Segment Start: Dataset excerpts

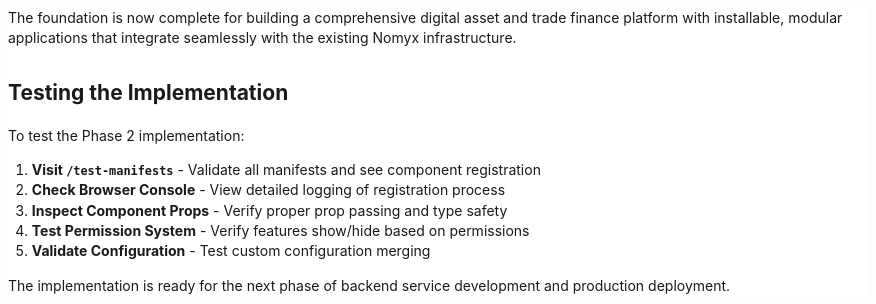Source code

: The foundation is now complete for building a comprehensive digital asset and trade finance platform with installable, modular applications that integrate seamlessly with the existing Nomyx infrastructure.

## Testing the Implementation

To test the Phase 2 implementation:

1. **Visit `/test-manifests`** - Validate all manifests and see component registration
2. **Check Browser Console** - View detailed logging of registration process
3. **Inspect Component Props** - Verify proper prop passing and type safety
4. **Test Permission System** - Verify features show/hide based on permissions
5. **Validate Configuration** - Test custom configuration merging

The implementation is ready for the next phase of backend service development and production deployment.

Segment End: Dataset excerpts

Only the lines from the one containing "2. **Check Browser" through the final line of the records above should be printed, exactly as they stand.

**Exercise result:**
2. **Check Browser Console** - View detailed logging of registration process
3. **Inspect Component Props** - Verify proper prop passing and type safety
4. **Test Permission System** - Verify features show/hide based on permissions
5. **Validate Configuration** - Test custom configuration merging

The implementation is ready for the next phase of backend service development and production deployment.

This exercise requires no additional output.